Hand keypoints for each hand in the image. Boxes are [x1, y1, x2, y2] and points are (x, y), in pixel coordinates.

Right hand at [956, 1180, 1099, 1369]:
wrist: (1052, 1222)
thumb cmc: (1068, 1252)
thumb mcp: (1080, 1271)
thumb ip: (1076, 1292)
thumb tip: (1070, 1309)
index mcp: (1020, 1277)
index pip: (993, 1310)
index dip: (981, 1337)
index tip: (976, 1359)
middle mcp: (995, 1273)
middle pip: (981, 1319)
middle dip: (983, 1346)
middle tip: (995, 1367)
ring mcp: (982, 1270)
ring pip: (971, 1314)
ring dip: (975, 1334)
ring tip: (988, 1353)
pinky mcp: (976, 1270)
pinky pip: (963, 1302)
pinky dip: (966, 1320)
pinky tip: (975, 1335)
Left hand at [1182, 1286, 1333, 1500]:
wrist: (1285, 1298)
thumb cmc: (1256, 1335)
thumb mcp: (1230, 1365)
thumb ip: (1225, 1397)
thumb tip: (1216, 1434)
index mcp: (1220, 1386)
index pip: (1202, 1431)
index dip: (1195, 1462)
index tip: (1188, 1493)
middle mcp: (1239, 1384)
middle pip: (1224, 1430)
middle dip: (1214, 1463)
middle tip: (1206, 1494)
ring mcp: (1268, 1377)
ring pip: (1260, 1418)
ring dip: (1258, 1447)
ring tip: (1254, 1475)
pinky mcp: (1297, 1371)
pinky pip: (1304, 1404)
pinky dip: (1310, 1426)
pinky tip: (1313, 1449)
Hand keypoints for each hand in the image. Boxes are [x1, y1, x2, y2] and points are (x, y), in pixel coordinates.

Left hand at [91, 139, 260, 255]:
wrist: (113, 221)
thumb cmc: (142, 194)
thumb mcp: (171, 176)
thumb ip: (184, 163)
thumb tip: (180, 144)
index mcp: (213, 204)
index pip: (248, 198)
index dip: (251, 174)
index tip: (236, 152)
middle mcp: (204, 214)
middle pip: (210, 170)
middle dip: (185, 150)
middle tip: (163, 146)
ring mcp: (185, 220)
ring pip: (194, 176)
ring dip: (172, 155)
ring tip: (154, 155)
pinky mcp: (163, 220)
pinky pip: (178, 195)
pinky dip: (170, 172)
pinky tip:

**Task prompt**
Please reproduce the listing word for word, but only from the line that contains "pinky tip: (1313, 1449)" to its last line, inclusive.

**Answer space**
pinky tip: (1313, 1449)
Hand keypoints for each hand in the image. Boxes are [x1, y1, x2, y2] and points are (x, y), in pixel coordinates.

Left hand at [91, 139, 260, 255]:
wrist: (113, 221)
thumb cmc: (142, 194)
thumb mcp: (171, 176)
thumb ip: (184, 163)
thumb tip: (180, 144)
index mcp: (213, 204)
index pip: (248, 198)
index dip: (251, 174)
index tip: (236, 152)
middle mcp: (204, 214)
middle pip: (210, 170)
middle dip: (185, 150)
middle tip: (163, 146)
ring mcp: (185, 220)
ring pip: (194, 176)
ring dip: (172, 155)
ring tip: (154, 155)
pinky mcp: (163, 220)
pinky pip: (178, 195)
pinky dip: (170, 172)
pinky tip:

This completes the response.